The pure case is Maui, an island mostly populated with trade and clientric businesses.
Maui is more than a pure case, it is a “best case” because the average tourist stays a whole week, rents a car and has no relatives in Maui. Most of the money stays in Maui, only a small fraction is shifted back to headquarters companies. This compares with Disneyland or Disney World where people only stay for one day and most profit goes to headquarters. There is virtually no other business in Maui than tourism, the farms produce sugar and pineapple worth less than 10% of the island’s total revenue and employ very few people.
Here are the facts: 2.3 million tourists spend $2.5 billion dollars which supports 115,000 people permanently living on the island of Maui. Of the 115,000 residents, 55,000 work. The rest don’t work; 27,000 are under 18 years old, 12,000 are over 65 years old.

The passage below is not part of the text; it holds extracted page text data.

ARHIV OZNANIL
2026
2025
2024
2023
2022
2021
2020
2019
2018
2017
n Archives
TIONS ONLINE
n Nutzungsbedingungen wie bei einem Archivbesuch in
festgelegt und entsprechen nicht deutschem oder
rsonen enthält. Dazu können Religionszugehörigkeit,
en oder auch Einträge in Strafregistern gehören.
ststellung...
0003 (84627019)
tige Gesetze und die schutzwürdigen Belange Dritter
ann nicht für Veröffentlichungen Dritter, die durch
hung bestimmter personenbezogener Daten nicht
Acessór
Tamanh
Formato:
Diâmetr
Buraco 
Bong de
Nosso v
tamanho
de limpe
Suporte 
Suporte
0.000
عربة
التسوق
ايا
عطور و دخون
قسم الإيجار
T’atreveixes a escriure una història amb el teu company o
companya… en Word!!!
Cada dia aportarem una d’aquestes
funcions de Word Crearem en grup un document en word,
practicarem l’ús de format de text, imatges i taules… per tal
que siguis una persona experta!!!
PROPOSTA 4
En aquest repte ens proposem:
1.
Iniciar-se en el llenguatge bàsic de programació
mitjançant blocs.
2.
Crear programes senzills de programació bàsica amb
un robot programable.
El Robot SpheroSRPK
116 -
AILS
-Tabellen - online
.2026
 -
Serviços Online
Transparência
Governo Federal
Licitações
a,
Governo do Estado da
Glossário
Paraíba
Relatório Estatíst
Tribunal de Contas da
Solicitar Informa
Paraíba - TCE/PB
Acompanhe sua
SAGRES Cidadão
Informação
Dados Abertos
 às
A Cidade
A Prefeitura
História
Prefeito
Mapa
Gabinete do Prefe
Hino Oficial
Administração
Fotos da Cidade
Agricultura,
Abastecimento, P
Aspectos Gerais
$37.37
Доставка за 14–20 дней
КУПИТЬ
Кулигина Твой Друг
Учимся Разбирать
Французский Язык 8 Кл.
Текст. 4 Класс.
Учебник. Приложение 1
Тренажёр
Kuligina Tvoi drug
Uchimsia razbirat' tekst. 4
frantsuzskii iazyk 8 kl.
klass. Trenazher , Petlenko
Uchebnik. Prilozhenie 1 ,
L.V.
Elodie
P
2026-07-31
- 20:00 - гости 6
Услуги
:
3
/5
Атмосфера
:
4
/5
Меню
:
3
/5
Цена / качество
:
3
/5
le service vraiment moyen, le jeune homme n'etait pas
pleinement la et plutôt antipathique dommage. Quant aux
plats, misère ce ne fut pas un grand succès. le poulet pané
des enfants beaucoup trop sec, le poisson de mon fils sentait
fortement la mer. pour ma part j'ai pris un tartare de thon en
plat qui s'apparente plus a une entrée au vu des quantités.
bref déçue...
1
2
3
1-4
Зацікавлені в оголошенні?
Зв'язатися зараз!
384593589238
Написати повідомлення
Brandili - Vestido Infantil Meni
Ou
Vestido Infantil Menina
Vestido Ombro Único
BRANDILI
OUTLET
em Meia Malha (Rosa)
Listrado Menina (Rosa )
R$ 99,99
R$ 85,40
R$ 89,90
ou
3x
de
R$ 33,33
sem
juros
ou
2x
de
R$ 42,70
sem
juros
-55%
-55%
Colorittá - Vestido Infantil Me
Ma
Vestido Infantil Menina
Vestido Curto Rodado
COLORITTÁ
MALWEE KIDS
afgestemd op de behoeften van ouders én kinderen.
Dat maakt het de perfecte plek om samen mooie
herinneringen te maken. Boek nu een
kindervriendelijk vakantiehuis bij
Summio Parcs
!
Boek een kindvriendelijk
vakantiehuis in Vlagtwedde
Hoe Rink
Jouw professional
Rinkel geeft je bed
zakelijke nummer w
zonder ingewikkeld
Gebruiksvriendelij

Of the $2.5 billion that the tourists spend, $1.0 billion is spent on hotel and condo lodging, which directly supports 10,000 workers. Local transportation expenditures are half a billion dollars and support 5,000 transit drivers and other related workers. Another three-quarters of a billion dollars is spent on food, one third in restaurants, creating jobs for 3-4,000 cooks, waiters and other food service staff.
Summary: in the contemporary American world we can state pretty clearly that in an environment where nearly all business is trade and clientrism that $20,000 will support one working person. That one person will provide for the living of one other person whether child or retiree.
Put another way; Tourism worth $100 million could only support a village of 5,000 Americans because tourism is largely a trade and clientric form of commerce.